Let There Be iPhone

While I fully realize that the last thing anyone needs is another post either criticizing or hyping the iPhone, I simply can’t resist.

For starters, the iPhone will change mobile media habits forever.  I’m not saying that everyone will own an iPhone but I am saying that Apple’s mobile OS runs cleaner and smoother than any interface that is currently available and consumers respond to good interface.

Secondly, with the iPhone comes the only real next generation development platform.  Buying and installing an application on your iPhone is as simple as a couple taps.  This is exactly how Apple pioneered digital music distribution with the iTunes store only it’s slightly easier.

The funniest thing about the 3G iPhone is that the 3G network is pretty much irrelevant.  Most consumers will have a hard time finding it in the wild and unless you’re very in tune with download speeds and are downloading a significant file, you probably won’t notice that it’s “twice as fast.”

Then of course there’s the size, or form factor, if you prefer jargon.  Watching video on an iPhone is actually enjoyable and some of the application developers, like Major League Baseball, are really getting it right.  Sports highlights, YouTube videos and most video podcasts make perfect sense for this platform.  Whether or not long format video, like Hulu or traditional TV/movies, will work as well remains to be seen.

Google is going to be taking a crack at this before the end of the year as well.  They’re great content aggregators but they haven’t proven that they can build a usable OS yet.

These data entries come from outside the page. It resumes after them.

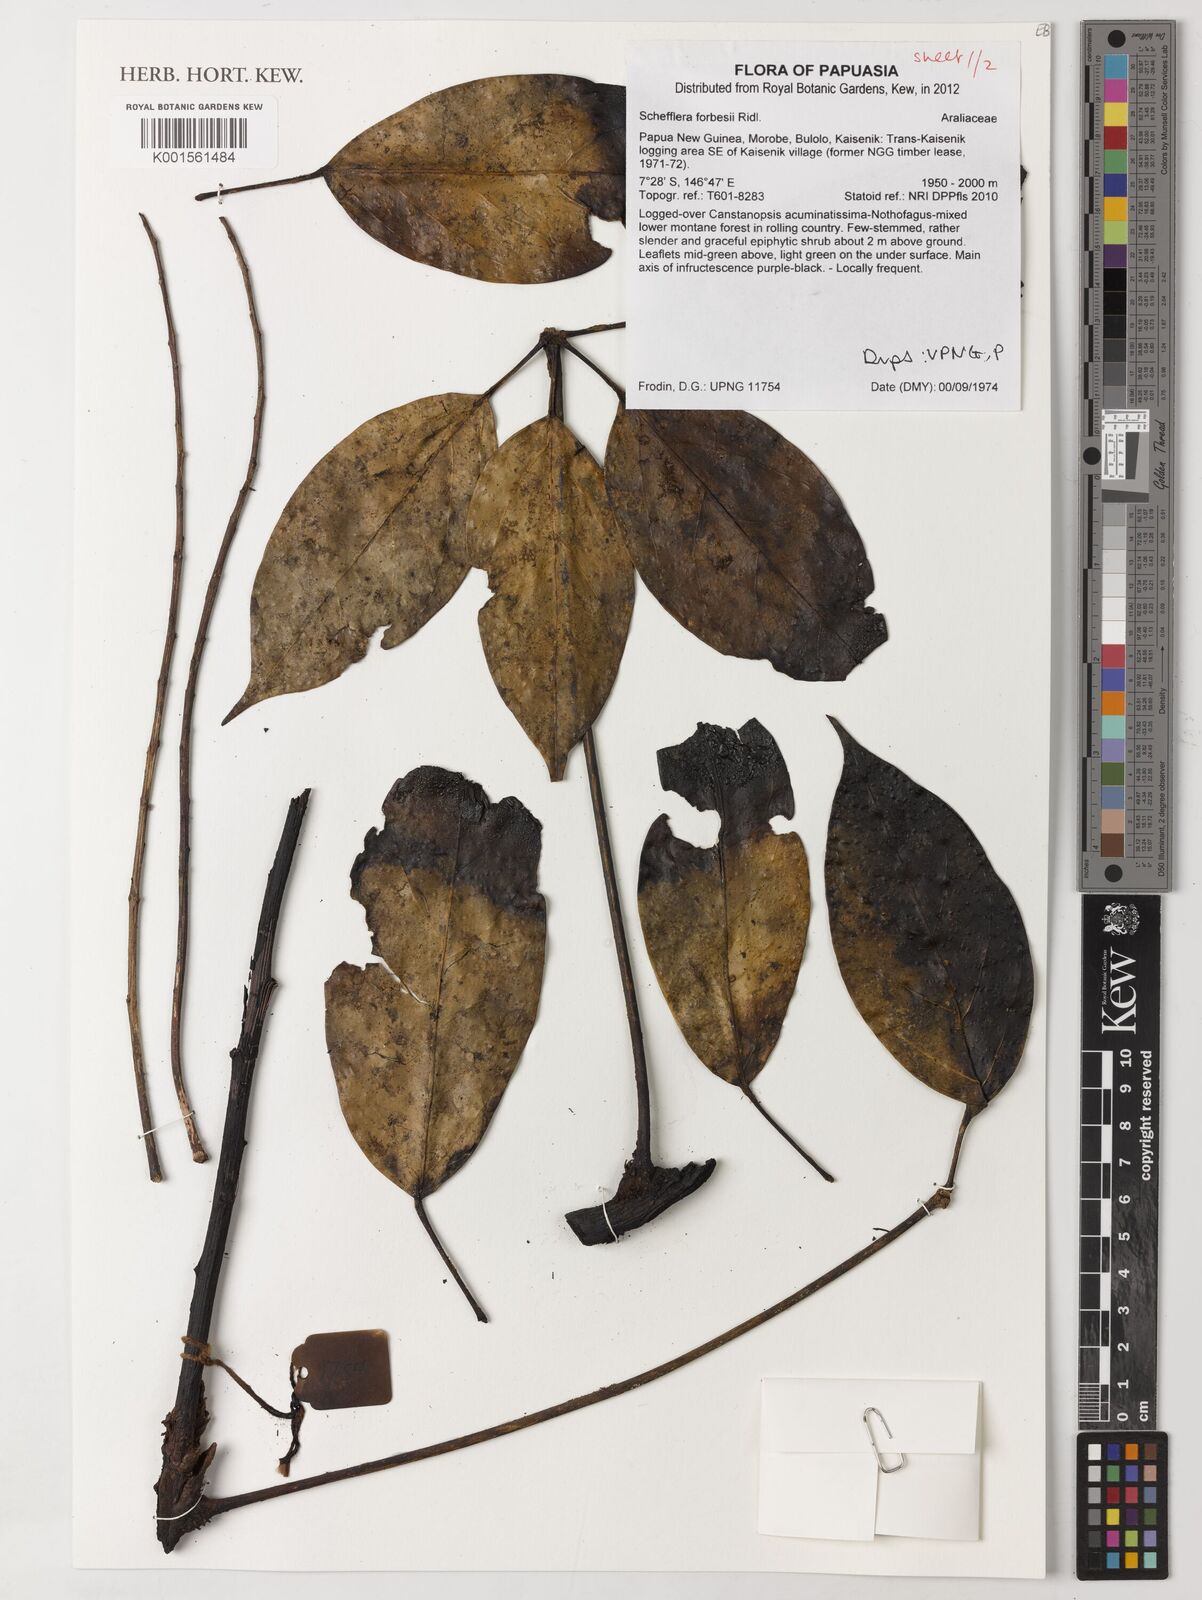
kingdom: Plantae
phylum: Tracheophyta
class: Magnoliopsida
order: Apiales
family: Araliaceae
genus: Heptapleurum
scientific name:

Apple has one more advantage here.  They now own one of each of the “three screens.”  They are a juggernaut in the PC market, they’re picking up major momentum in mobile and the Apple TV remains, in my opinion, to be one of the most underrated devices in consumer electronics.  I can’t imagine that syncing media between these three devices is more than 18 months away.  Once that hits, you will be seeing a truly seamless media consumer and it will be interesting to see which channels survive and which fade.